Following the principles of dependency injection, you may prefer not to hard-code the class name (see also MooseX::RelatedClasses):

   has ua_class => (is => 'ro', default => 'LWP::UserAgent');
   
   sub _build_ua {
      my $self = shift;
      $self->ua_class->new(...);
   }

This module allows you to take it to a further level of abstraction:

   has ua_class => (is => 'ro', default => 'LWP::UserAgent');
   
   sub _build_ua {
      my $self = shift;
      $self->construct_instance($self->ua_class, ...);
   }

Why? What benefit do we accrue from constructing all our helper objects via a seemingly redundant object method call? How about this:

   {
      package Authentication;
      use Moose::Role;
      around construct_instance => sub {
         my ($orig, $self, $class, @args) = @_;
         my $instance = $self->$orig($class, @args);
         if ($instance->DOES('LWP::UserAgent')) {
            $instance->credentials('', '', 'username', 'password');
         }
         return $instance;
      };
   }
   
   Moose::Util::ensure_all_roles($something, 'Authentication');

Now whenever $something constructs an LWP::UserAgent object, it will automatically have authentication credentials supplied.

MooseX::ConstructInstance can be used to apply policies such as:

  • If $foo has a dbh attribute, and it constructs an object $bar, then $bar should inherit $foo's database handle.

  • All node objects must be have "backlinks" to the parent node that created them.

Despite the name, MooseX::ConstructInstance is actually a Moo::Role.
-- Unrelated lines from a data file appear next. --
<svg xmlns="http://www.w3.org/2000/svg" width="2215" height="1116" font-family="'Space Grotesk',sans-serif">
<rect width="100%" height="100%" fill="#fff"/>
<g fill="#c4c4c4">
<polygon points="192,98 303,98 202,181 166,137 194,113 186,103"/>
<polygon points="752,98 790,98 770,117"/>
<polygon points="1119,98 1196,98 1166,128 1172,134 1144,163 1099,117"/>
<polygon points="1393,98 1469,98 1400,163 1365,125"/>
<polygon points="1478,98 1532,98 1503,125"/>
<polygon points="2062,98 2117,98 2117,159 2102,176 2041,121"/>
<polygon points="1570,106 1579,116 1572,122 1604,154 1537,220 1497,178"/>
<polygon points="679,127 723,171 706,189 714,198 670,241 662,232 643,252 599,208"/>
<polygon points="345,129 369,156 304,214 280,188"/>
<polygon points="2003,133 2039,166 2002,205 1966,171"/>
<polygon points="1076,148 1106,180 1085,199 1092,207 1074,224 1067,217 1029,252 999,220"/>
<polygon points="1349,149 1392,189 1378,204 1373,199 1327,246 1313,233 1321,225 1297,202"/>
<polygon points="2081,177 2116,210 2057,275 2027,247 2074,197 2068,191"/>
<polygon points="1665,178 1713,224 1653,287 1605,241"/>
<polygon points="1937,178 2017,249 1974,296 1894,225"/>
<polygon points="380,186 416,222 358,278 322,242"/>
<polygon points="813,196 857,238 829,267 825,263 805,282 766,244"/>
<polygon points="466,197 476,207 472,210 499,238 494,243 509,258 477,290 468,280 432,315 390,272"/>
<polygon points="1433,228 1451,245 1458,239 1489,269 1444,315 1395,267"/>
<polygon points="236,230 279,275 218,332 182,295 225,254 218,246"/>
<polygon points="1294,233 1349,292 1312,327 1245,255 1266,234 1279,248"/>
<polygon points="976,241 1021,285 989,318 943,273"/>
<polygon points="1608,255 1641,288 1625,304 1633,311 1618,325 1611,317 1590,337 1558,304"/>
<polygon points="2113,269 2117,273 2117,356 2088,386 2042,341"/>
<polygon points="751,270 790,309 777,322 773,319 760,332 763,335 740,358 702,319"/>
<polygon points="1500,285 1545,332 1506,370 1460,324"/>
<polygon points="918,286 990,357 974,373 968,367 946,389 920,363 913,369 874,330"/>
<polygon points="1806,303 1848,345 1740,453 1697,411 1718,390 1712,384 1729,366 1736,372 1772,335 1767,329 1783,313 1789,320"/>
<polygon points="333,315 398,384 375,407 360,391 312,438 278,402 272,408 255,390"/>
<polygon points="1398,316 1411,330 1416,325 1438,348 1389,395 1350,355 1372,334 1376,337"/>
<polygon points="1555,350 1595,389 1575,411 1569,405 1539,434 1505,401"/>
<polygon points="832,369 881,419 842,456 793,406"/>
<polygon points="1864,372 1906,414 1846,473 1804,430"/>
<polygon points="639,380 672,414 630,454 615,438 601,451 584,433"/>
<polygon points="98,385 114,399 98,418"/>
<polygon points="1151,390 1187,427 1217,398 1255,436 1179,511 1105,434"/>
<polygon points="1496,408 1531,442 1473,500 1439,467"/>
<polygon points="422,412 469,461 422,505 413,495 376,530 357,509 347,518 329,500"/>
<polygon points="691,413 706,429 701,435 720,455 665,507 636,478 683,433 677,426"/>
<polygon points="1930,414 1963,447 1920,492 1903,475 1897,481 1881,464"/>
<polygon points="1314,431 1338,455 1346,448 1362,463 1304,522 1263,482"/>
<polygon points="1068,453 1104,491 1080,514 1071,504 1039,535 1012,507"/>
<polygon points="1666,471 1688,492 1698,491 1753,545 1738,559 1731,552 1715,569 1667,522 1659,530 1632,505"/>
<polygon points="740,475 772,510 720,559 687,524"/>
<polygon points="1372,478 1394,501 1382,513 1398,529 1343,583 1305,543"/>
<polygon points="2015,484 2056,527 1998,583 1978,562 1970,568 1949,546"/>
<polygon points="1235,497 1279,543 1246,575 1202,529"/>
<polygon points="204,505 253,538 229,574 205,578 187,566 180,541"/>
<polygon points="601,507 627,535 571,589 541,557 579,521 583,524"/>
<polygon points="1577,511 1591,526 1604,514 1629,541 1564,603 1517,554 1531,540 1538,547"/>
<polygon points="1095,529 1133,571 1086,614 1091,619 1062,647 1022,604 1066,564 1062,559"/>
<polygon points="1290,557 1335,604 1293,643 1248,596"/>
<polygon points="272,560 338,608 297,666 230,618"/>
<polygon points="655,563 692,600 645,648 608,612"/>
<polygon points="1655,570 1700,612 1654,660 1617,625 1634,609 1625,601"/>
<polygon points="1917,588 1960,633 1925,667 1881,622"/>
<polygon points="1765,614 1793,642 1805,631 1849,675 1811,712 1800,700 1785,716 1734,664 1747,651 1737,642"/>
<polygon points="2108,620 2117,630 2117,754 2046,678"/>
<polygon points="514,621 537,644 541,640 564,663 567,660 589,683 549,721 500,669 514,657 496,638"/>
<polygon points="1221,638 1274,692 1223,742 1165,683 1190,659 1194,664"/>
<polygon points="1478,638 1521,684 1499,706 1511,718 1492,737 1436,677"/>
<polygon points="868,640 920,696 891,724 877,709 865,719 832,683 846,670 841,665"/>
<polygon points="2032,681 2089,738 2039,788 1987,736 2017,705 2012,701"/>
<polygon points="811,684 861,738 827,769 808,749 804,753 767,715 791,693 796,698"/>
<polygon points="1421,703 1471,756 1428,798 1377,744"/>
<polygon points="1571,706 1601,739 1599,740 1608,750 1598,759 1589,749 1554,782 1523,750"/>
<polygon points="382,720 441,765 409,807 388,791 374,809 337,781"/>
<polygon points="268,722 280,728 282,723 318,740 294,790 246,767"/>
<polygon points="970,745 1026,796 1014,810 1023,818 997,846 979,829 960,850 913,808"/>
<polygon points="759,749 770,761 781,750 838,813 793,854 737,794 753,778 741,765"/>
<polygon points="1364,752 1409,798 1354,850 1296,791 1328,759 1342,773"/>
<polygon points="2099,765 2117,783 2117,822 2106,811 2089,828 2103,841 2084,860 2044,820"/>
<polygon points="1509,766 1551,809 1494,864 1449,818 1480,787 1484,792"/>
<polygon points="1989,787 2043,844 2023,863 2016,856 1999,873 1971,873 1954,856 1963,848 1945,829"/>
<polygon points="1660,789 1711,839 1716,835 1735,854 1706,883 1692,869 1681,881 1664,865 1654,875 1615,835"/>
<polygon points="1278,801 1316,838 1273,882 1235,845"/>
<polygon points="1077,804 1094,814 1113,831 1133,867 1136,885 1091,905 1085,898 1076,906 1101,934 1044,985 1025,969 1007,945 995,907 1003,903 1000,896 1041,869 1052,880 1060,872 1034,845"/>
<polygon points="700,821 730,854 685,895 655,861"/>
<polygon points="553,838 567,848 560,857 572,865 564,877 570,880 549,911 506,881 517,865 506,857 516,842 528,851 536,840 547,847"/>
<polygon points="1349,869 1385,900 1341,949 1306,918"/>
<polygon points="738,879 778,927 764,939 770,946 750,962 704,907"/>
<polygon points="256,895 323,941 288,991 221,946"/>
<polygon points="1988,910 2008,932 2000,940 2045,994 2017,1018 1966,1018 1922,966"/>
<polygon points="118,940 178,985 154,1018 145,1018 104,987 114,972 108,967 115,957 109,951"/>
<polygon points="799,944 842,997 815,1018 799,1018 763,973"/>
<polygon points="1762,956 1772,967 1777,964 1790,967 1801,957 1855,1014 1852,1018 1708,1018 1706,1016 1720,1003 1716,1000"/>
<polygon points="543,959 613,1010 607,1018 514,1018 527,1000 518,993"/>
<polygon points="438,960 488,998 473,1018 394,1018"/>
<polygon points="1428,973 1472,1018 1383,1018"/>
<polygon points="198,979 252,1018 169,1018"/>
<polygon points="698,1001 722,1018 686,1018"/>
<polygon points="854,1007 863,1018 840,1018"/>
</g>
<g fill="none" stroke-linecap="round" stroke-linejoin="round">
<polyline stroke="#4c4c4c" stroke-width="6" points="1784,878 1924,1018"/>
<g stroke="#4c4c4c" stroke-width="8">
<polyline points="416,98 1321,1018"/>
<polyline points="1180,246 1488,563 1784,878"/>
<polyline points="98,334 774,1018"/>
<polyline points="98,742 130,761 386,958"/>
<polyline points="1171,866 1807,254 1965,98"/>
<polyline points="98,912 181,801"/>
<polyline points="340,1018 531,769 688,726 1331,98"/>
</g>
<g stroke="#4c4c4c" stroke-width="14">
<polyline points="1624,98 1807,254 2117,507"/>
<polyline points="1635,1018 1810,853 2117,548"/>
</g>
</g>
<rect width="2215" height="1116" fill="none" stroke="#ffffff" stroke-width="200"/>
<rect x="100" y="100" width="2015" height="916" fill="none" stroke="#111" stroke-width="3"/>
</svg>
You can apply MooseX::ConstructInstance to Moose classes using:

   package MyClass;
   use Moose;
   with qw( MooseX::ConstructInstance );

You can apply it to Moo classes using:

   package MyClass;
   use Moo;
   with qw( MooseX::ConstructInstance );

You can apply it to other classes using:

   package MyClass;
   use MooseX::ConstructInstance -with;

FAQ

What if I need to use a constructor which is not called new?

Aye; there's the rub.

For now, this works, though it's not an especially elegant solution...

   sub _build_document {
      my $self = shift;
      local $MooseX::ConstructInstance::CONSTRUCTOR = 'new_from_file';
      $self->construct_instance($self->document_class, ...);
   }

BUGS

Please report any bugs to http://rt.cpan.org/Dist/Display.html?Queue=MooseX-ConstructInstance.

SEE ALSO

Moose, MooseX::RelatedClasses.

AUTHOR

Toby Inkster <tobyink@cpan.org>.

COPYRIGHT AND LICENCE

This software is copyright (c) 2012-2013 by Toby Inkster.

This is free software; you can redistribute it and/or modify it under the same terms as the Perl 5 programming language system itself.

DISCLAIMER OF WARRANTIES

THIS PACKAGE IS PROVIDED "AS IS" AND WITHOUT ANY EXPRESS OR IMPLIED WARRANTIES, INCLUDING, WITHOUT LIMITATION, THE IMPLIED WARRANTIES OF MERCHANTIBILITY AND FITNESS FOR A PARTICULAR PURPOSE.